# What is needed:
Which lines of the records below contain the word "ankle"? Report each of them in full.

# Data extract:
+ + + +

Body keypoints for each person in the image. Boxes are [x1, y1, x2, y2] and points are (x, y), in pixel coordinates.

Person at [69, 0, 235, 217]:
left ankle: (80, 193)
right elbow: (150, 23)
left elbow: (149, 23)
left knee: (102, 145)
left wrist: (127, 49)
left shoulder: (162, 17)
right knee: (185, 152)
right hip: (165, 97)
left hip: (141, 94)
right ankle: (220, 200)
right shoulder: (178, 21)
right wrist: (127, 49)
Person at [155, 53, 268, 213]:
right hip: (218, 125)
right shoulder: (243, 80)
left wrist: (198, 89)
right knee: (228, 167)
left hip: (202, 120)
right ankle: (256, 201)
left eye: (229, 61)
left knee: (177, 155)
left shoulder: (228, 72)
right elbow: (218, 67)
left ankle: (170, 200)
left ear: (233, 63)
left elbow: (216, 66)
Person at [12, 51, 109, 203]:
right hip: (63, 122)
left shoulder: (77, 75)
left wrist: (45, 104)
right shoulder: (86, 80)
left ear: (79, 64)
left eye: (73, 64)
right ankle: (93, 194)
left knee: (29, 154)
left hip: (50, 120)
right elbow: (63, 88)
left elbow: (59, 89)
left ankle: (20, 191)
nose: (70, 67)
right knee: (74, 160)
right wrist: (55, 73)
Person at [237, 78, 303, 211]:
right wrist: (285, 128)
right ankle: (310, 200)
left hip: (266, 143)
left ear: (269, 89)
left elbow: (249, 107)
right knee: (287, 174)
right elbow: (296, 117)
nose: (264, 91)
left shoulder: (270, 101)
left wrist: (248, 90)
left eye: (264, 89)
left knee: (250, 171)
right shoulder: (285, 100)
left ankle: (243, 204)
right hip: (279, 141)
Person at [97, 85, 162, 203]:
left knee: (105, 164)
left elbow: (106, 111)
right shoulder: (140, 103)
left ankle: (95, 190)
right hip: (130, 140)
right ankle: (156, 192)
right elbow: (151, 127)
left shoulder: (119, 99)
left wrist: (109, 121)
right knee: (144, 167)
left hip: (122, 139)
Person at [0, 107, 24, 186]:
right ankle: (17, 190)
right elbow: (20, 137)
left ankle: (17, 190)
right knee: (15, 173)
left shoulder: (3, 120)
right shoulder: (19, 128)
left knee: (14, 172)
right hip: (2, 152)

+ + + +

# Solution to this exercise:
left ankle: (80, 193)
right ankle: (220, 200)
right ankle: (256, 201)
left ankle: (170, 200)
right ankle: (93, 194)
left ankle: (20, 191)
right ankle: (310, 200)
left ankle: (243, 204)
left ankle: (95, 190)
right ankle: (156, 192)
right ankle: (17, 190)
left ankle: (17, 190)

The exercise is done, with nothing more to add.